Funding in China also fell from $205 million to $41 million as the country saw fresh outbreaks of COVID-19 cases, it added.
Fintech funding in Asia was predominantly led by Southeast Asia and Australia, with both regions drawing in $455 million and $371 million, roughly three-times and two-times the amount raised in the previous quarter, respectively, it said.
“Fintech investments in Asia were primarily driven by India in the last quarter, but investors appeared to have shifted their attention to Southeast Asia and Australia,” S&P Global Market Intelligence Fintech Analyst Celeste Goh said.
Outlook for fundraising activities will largely remain the same as growing tension between China and India may continue to drive capital into Southeast Asia in the months ahead.

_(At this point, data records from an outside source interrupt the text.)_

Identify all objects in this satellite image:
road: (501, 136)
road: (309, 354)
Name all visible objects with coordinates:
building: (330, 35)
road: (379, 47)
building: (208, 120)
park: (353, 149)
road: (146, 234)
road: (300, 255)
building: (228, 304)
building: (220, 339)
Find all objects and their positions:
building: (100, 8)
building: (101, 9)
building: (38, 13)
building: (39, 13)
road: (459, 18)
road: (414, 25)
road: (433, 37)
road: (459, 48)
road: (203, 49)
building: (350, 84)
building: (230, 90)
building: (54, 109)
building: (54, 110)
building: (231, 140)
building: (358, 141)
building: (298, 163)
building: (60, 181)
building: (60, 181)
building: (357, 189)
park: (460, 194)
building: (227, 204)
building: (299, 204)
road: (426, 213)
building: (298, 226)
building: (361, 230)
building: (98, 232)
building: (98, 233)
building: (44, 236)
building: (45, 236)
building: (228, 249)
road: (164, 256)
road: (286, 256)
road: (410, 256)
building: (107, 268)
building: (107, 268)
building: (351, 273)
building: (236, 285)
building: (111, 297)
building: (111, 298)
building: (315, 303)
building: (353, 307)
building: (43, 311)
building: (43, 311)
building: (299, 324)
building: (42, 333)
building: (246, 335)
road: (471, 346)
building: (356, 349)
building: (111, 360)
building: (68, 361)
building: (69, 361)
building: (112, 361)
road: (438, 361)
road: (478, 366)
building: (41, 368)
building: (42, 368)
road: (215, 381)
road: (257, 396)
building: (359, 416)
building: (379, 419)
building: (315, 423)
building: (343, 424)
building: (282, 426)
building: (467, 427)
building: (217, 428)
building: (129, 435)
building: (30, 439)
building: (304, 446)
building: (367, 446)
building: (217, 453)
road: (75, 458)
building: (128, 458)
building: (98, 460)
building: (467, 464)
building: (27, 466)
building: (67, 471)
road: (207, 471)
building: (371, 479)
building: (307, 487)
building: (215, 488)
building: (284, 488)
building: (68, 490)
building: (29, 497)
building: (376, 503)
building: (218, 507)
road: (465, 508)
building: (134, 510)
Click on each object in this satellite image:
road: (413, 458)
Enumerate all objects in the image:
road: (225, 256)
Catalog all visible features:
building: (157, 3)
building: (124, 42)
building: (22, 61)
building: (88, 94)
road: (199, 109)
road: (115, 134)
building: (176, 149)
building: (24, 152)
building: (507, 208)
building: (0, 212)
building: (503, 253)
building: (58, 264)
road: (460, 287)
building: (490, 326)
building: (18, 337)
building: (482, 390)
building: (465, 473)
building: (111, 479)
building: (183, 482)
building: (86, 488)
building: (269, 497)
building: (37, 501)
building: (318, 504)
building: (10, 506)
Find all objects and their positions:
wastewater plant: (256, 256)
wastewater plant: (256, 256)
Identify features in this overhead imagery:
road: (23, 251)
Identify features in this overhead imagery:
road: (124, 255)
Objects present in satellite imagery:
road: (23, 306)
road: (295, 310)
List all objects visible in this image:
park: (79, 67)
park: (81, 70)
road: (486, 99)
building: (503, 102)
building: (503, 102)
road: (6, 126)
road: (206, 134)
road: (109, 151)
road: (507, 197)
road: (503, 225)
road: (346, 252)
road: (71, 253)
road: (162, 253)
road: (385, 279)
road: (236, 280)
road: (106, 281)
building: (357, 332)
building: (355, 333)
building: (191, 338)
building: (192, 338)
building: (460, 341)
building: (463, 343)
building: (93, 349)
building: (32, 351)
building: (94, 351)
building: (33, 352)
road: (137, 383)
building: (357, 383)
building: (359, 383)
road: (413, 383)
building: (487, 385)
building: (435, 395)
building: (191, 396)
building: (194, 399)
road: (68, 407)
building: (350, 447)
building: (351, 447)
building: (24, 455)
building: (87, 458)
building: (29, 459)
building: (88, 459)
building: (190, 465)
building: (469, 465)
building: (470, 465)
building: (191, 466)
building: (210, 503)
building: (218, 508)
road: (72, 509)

Meanwhile, open banking developments in Australia may continue to spur investors’ interest in digital banks, Goh added.
The deal activity remained flat in the Asia-Pacific region, with 107 transactions recorded in both quarters.
The report said that across Southeast Asia, e-wallets were a big draw for investors with the top two e-wallet fund raises by Philippines’ PayMaya and Myanmar’s Wave Money accounting for 31 percent of investments in the payments sector.
In Australia, digital-only banks continue to drive fintech funding in the region with Judo Bank, and Xinja saw investments amounting to $176 million for the quarter, it added.
However, in India, the launch of the Digital India initiative has played an active role in transforming the payment interface. Some of the top companies in the fintech sector in India include Paytm, CRED, BharatPe, etc.